Lucyna Krawcewicz

Personal information
- Born: 14 March 1938 (age 88) Michalin, Polesie Voivodeship, now Ukraine

Chess career
- Country: Poland
- FIDE rating: 1559 (November 2021)
- Peak rating: 2085 (January 1995)

= Lucyna Krawcewicz =

Polish javelin thrower and chess player

Lucyna Krawcewicz (born 14 March 1938) is a retired javelin thrower and chess player from Poland.

==Biography==
Lucyna Krawcewicz represented her native country at the Summer Olympics 1968 where she took 12th place in the Women's javelin throw final. 24 times competed in the Polish national team matches (4 wins individual). She won Polish Seniors Championship in Athletics in 1965 and won three silver medals in 1964, 1967, 1968. Her personal record in javelin throw was 54.84 m (1968).
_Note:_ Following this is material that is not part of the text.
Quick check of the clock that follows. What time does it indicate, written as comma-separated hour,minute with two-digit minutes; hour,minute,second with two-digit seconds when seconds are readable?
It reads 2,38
Krawcewicz was also a chess player. In 1972 she won first women's Polish Blitz Chess Championship in Lubliniec. During her career, she eight times appeared in the Polish Women's Chess Championship's finals (1972–1982) and reaching fifth place in 1974. Also competed three times in World Senior Chess Championship: in 2000 took 15th place, in 2002 – 13th, and in 2004 – 5th place.

In the past she also practiced handball and volleyball. She was a teacher of physical education and specialist in unconventional treatments.